Plasmon-assisted high-harmonic generation in graphene

TL;DR

This paper demonstrates that doped graphene nanostructures can efficiently generate high-order harmonics through plasmonic enhancement, offering a tunable, compact platform for ultrafast light sources with unprecedented harmonic intensities.

Contribution

It introduces a novel approach to high-harmonic generation using plasmonic effects in doped graphene nanostructures, combining strong near-field enhancement with intrinsic nonlinearity.

Findings

Efficient broadband HHG predicted in doped graphene nanostructures.

No cutoff observed in harmonic order unlike atomic systems.

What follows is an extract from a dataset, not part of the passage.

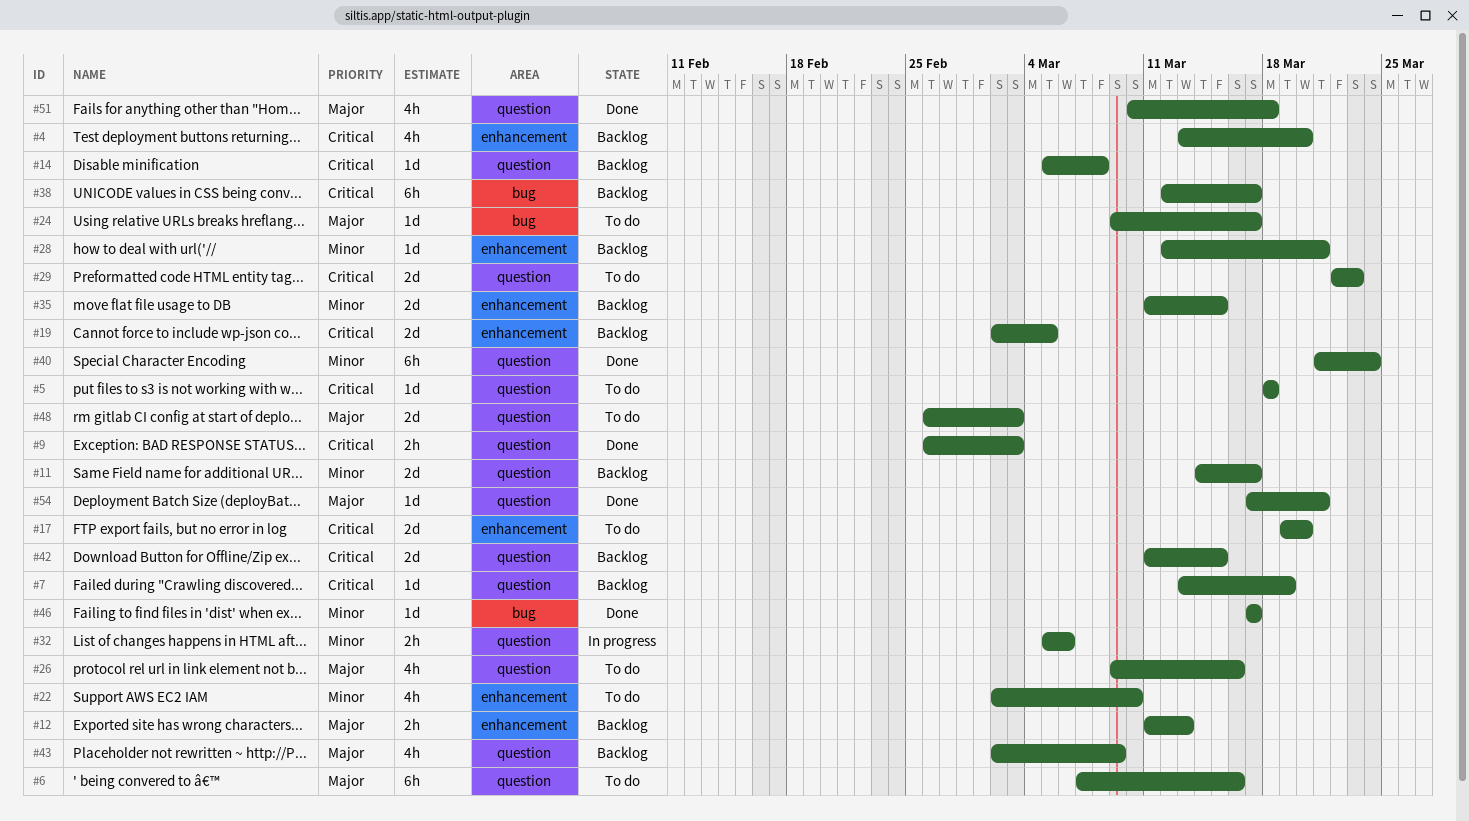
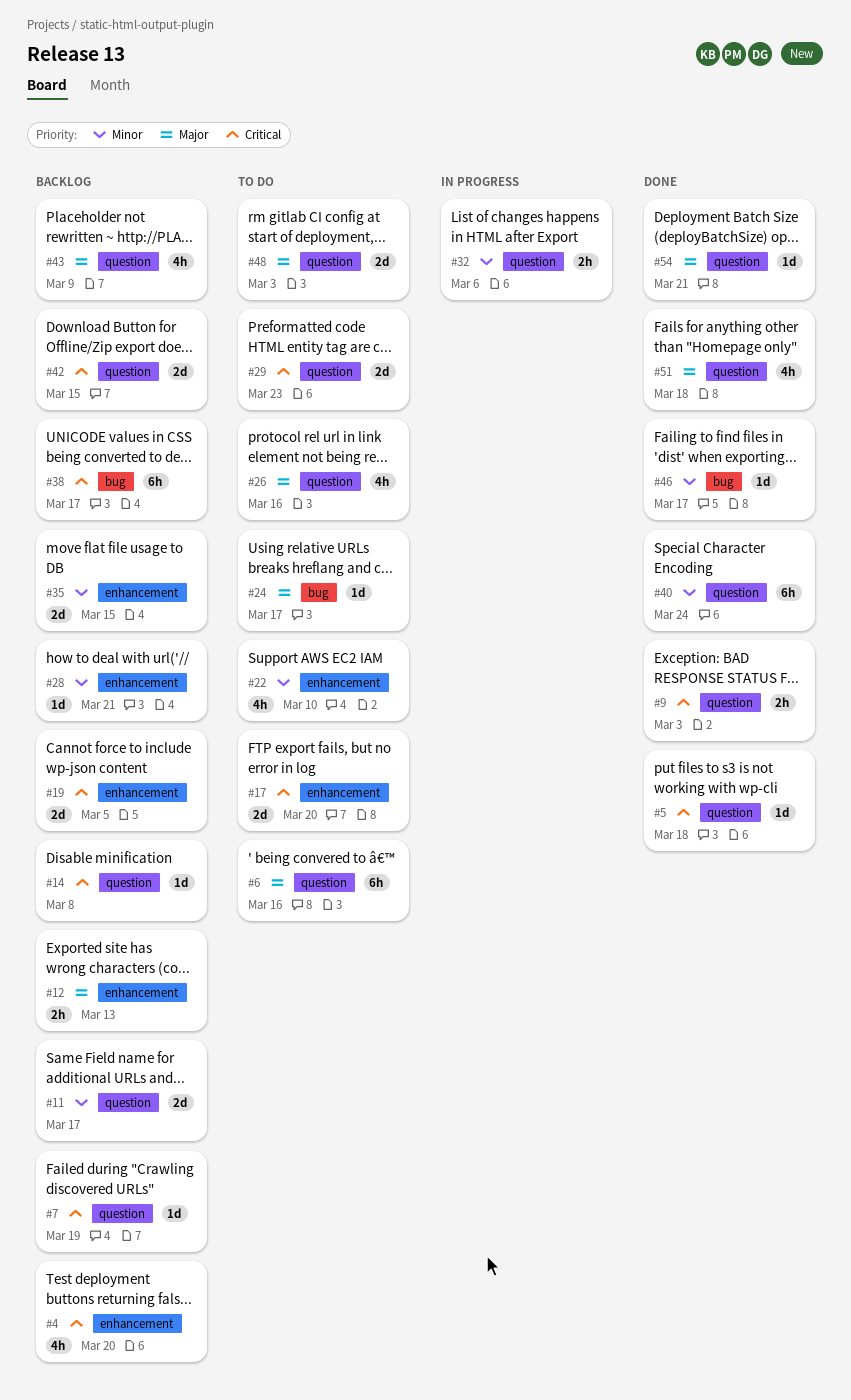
#5, status: To do -> Done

High harmonic intensities can be tuned by incident light and nanostructure geometry.

Abstract

High-harmonic generation (HHG) in condensed-matter systems is both a source of fundamental insight into quantum electron motion and a promising candidate to realize compact ultraviolet and ultrafast light sources. Here we argue that the large light intensity required for this phenomenon to occur can be reached by exploiting localized plasmons in conducting nanostructures. In particular, we demonstrate that doped graphene nanostructures combine a strong plasmonic near-field enhancement and a pronounced intrinsic nonlinearity that result in efficient broadband HHG within a single material platform. We extract this conclusion from time-domain simulations using two complementary nonperturbative approaches based on atomistic one-electron density-matrix and massless Dirac-fermion Bloch-equation pictures. High harmonics are predicted to be emitted with unprecedentedly large intensity by tuning the incident light to the localized plasmons of ribbons and finite islands. In contrast to atomic systems, we observe no cutoff in harmonic order. Our results support the strong potential of nanostructured graphene as a robust, electrically tunable platform for HHG.